Maar ook de ontwikkelingen in 'de bovenwereld' baren ernstige zorgen. Er is sprake van nieuwe misdaad zoals voetbalvandalisme en zinloos geweld op straat. Volgens Jan Blaauw spelen alcohol en drugs of een combinatie een grote rol. "Een fietser steekt een automobilist dood omdat die vindt dat zo'n man zich hinderlijk gedraagt in het verkeer. Of iemand begint in een disco in het wilde weg te schieten. Ik vraag me daarbij altijd af welke soort drugs hij heeft gebruikt of hoeveel drank hij op heeft."

Blaauw maakte nog mee dat een diender groot respect genoot. Een politieman had gezag en was iemand voor wie je je pet afnam. Tegen het eind van de eeuw wordt het openbaar gezag geconfronteerd met een toenemend verzet. Tijdens het proces tegen drugsbaron De Hakkelaar en begin december dit jaar werden zelfs complotten ontdekt om leden van het openbaar ministerie uit de weg te ruimen. De Amsterdamse politie moest het in 1998 tot drie keer toe opnemen tegen rebellerende Marokkaanse jongeren, die het niet pikten dat iemand uit hun midden was aangehouden.

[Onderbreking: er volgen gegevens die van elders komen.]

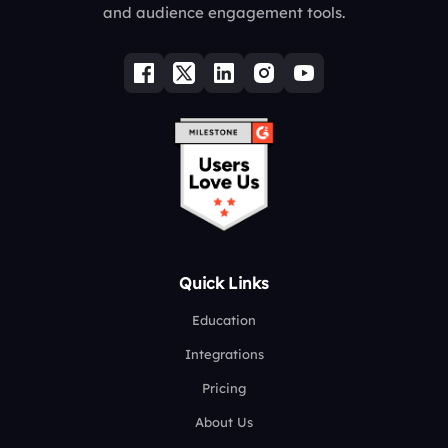
and audience engagement tools.
Quick Links
Education
Integrations
Pricing
About Us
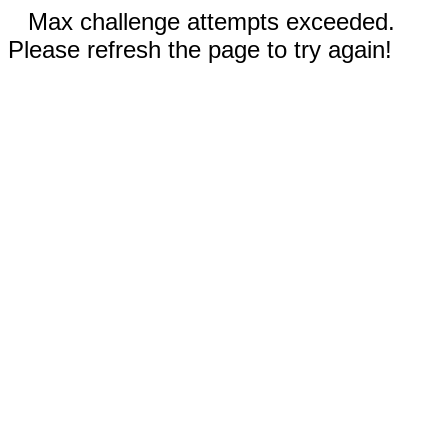
Max challenge attempts exceeded.
Please refresh the page to try again!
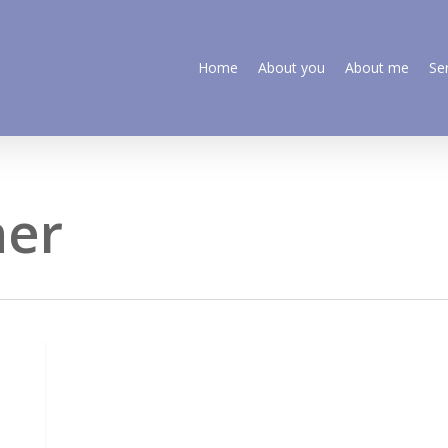
Home
About you
About me
Se
ner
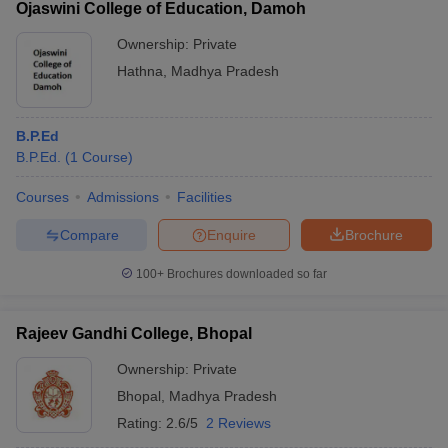
Ojaswini College of Education, Damoh
Ownership:
Private
Hathna
,
Madhya Pradesh
B.P.Ed
B.P.Ed.
(
1
Course
)
Courses
Admissions
Facilities
Compare
Enquire
Brochure
100+
Brochures downloaded so far
Rajeev Gandhi College, Bhopal
Ownership:
Private
Bhopal
,
Madhya Pradesh
Rating:
2.6/5
2 Reviews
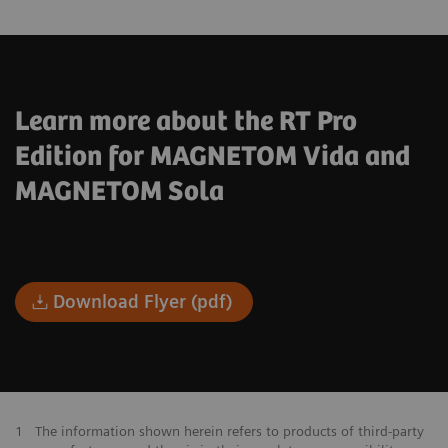
Learn more about the RT Pro
Edition for MAGNETOM Vida and
MAGNETOM Sola
Download Flyer (pdf)
1
The information shown herein refers to products of third-party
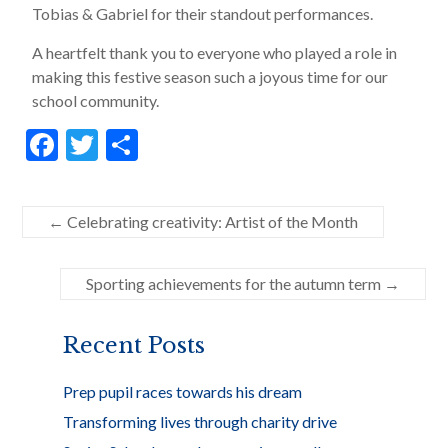
Tobias & Gabriel for their standout performances.
A heartfelt thank you to everyone who played a role in
making this festive season such a joyous time for our
school community.
F
T
S
ac
w
h
e
itt
ar
←
Celebrating creativity: Artist of the Month
b
er
e
o
Sporting achievements for the autumn term
→
o
k
Recent Posts
Prep pupil races towards his dream
Transforming lives through charity drive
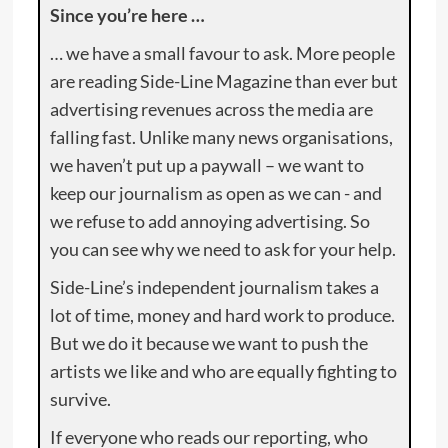
Since you’re here …
… we have a small favour to ask. More people
are reading Side-Line Magazine than ever but
advertising revenues across the media are
falling fast. Unlike many news organisations,
we haven’t put up a paywall – we want to
keep our journalism as open as we can - and
we refuse to add annoying advertising. So
you can see why we need to ask for your help.
Side-Line’s independent journalism takes a
lot of time, money and hard work to produce.
But we do it because we want to push the
artists we like and who are equally fighting to
survive.
If everyone who reads our reporting, who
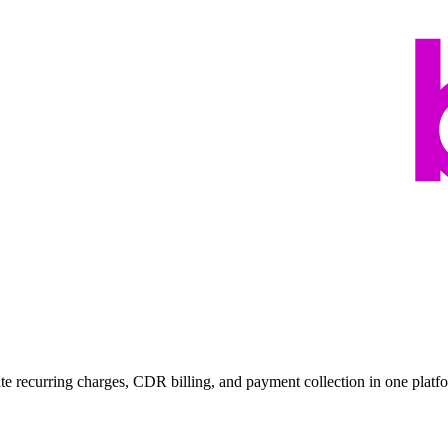
ate recurring charges, CDR billing, and payment collection in one platf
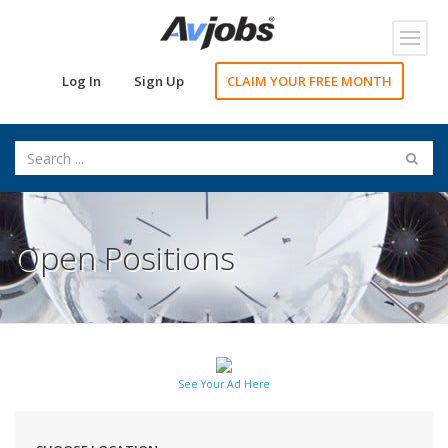
Toggl
navig
Log In
Sign Up
CLAIM YOUR FREE MONTH
Open Positions
See Your Ad Here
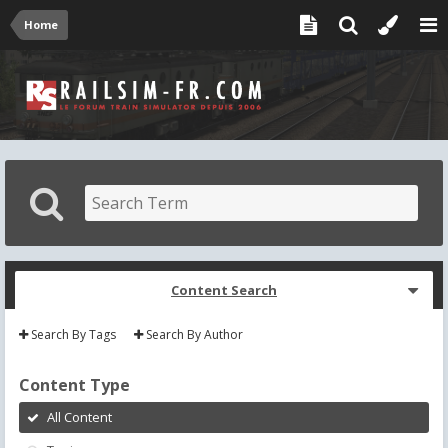
Home
Content Search
Search By Tags
Search By Author
Content Type
All Content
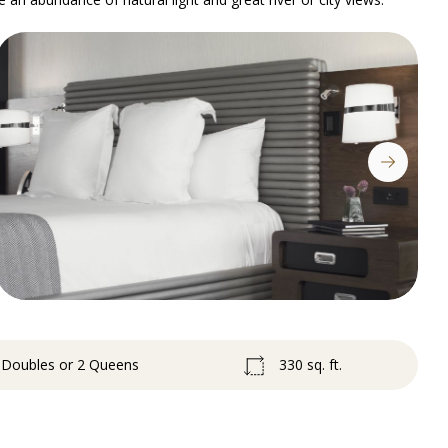
2 Doubles or 2 Queens
330 sq. ft.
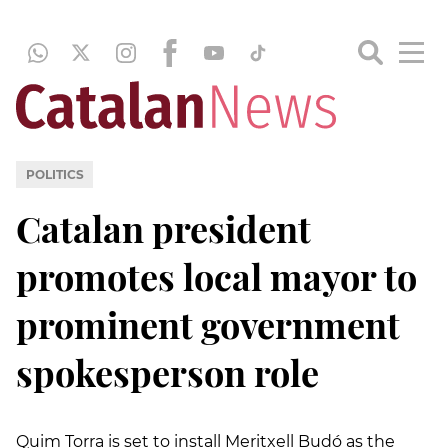
POLITICS
Catalan president
promotes local mayor to
prominent government
spokesperson role
Quim Torra is set to install Meritxell Budó as the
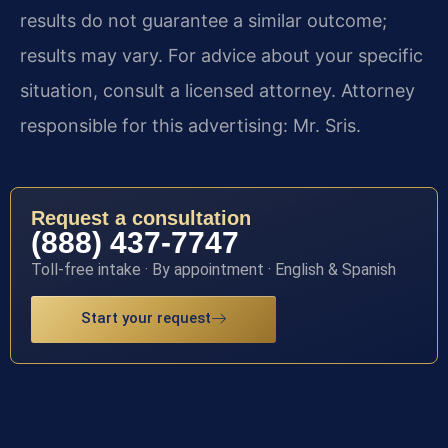
results do not guarantee a similar outcome;
results may vary. For advice about your specific
situation, consult a licensed attorney. Attorney
responsible for this advertising: Mr. Sris.
Request a consultation
(888) 437-7747
Toll-free intake · By appointment · English & Spanish
Start your request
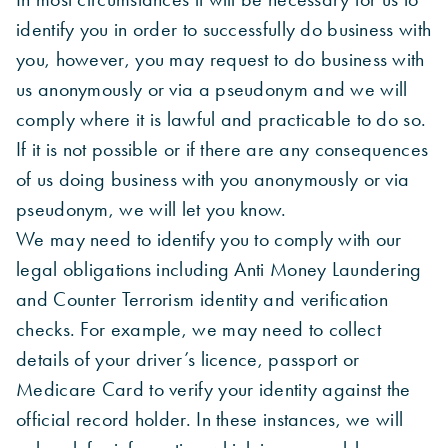
identify you in order to successfully do business with
you, however, you may request to do business with
us anonymously or via a pseudonym and we will
comply where it is lawful and practicable to do so.
If it is not possible or if there are any consequences
of us doing business with you anonymously or via
pseudonym, we will let you know.
We may need to identify you to comply with our
legal obligations including Anti Money Laundering
and Counter Terrorism identity and verification
checks. For example, we may need to collect
details of your driver’s licence, passport or
Medicare Card to verify your identity against the
official record holder. In these instances, we will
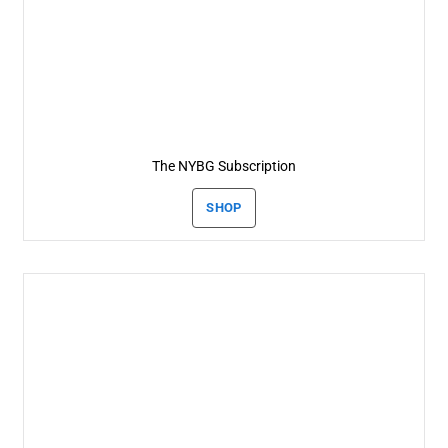
The NYBG Subscription
SHOP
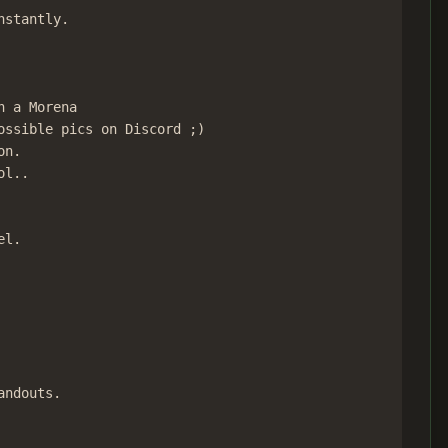
stantly.

 a Morena

ssible pics on Discord ;)

n.

l..

l.

ndouts.
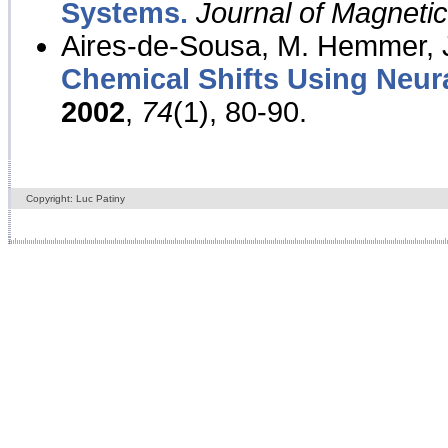
Systems.
Journal of Magnet
Aires-de-Sousa, M. Hemmer, J
Chemical Shifts Using Neur
2002
,
74
(1), 80-90.
Copyright: Luc Patiny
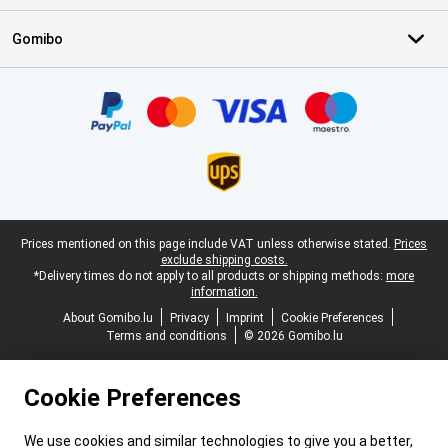
Gomibo
Certificates, payment methods, delivery service partners
Legal footer
Prices mentioned on this page include VAT unless otherwise stated.
Prices
exclude shipping costs.
*Delivery times do not apply to all products or shipping methods:
more
information.
About Gomibo.lu
Privacy
Imprint
Cookie Preferences
Terms and conditions
© 2026 Gomibo.lu
Cookie Preferences
We use cookies and similar technologies to give you a better,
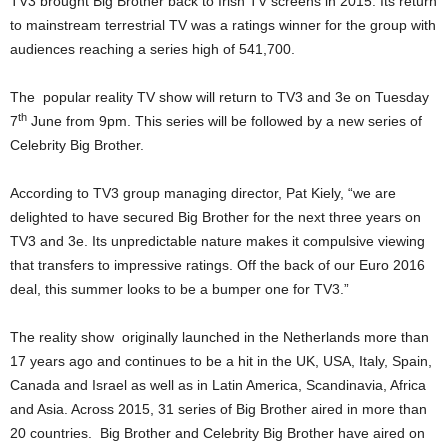
TV3 brought Big Brother back to Irish TV screens in 2015. Its return
to mainstream terrestrial TV was a ratings winner for the group with
audiences reaching a series high of 541,700.
The popular reality TV show will return to TV3 and 3e on Tuesday
th
7
June from 9pm. This series will be followed by a new series of
Celebrity Big Brother.
According to TV3 group managing director, Pat Kiely, “we are
delighted to have secured Big Brother for the next three years on
TV3 and 3e. Its unpredictable nature makes it compulsive viewing
that transfers to impressive ratings. Off the back of our Euro 2016
deal, this summer looks to be a bumper one for TV3.”
The reality show originally launched in the Netherlands more than
17 years ago and continues to be a hit in the UK, USA, Italy, Spain,
Canada and Israel as well as in Latin America, Scandinavia, Africa
and Asia. Across 2015, 31 series of Big Brother aired in more than
20 countries. Big Brother and Celebrity Big Brother have aired on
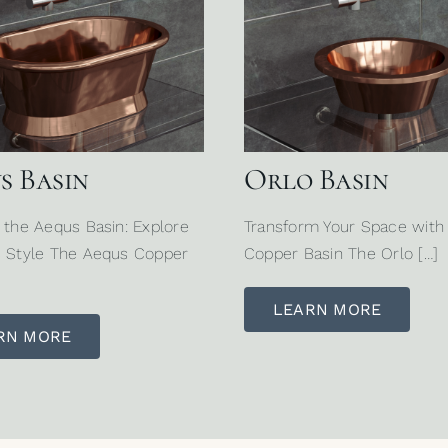
s Basin
Orlo Basin
 the Aequs Basin: Explore
Transform Your Space with
 Style The Aequs Copper
Copper Basin The Orlo […]
LEARN MORE
RN MORE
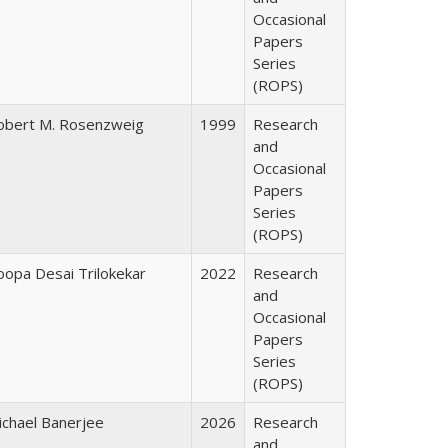
Occasional
Papers
Series
(ROPS)
obert M. Rosenzweig
1999
Research
and
Occasional
Papers
Series
(ROPS)
oopa Desai Trilokekar
2022
Research
and
Occasional
Papers
Series
(ROPS)
ichael Banerjee
2026
Research
and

Wat te doen om het tij te keren? In de politiek en in kringen van justitie gaan steeds vaker geluiden op dat er veel meer kan worden bereikt met 'opvoeding' van criminelen dan met strenge regimes in gevangenissen. Wat dat betreft is er niets nieuws onder de zon. Al in 1920 keerde Clara Wichmann, de chef van de afdeling Gerechtelijke Statistieken van het Centraal Bureau voor de Statistiek, zich tegen straf in het algemeen en tegen celstraf in het bijzonder. Zij was ervan overtuigd dat alleen opvoedende maatregelen helpen 'om verbetering' te bereiken. Zij had er aan toe moeten voegen dat daarmee al in het ouderlijk huis en ook op school moet worden begonnen.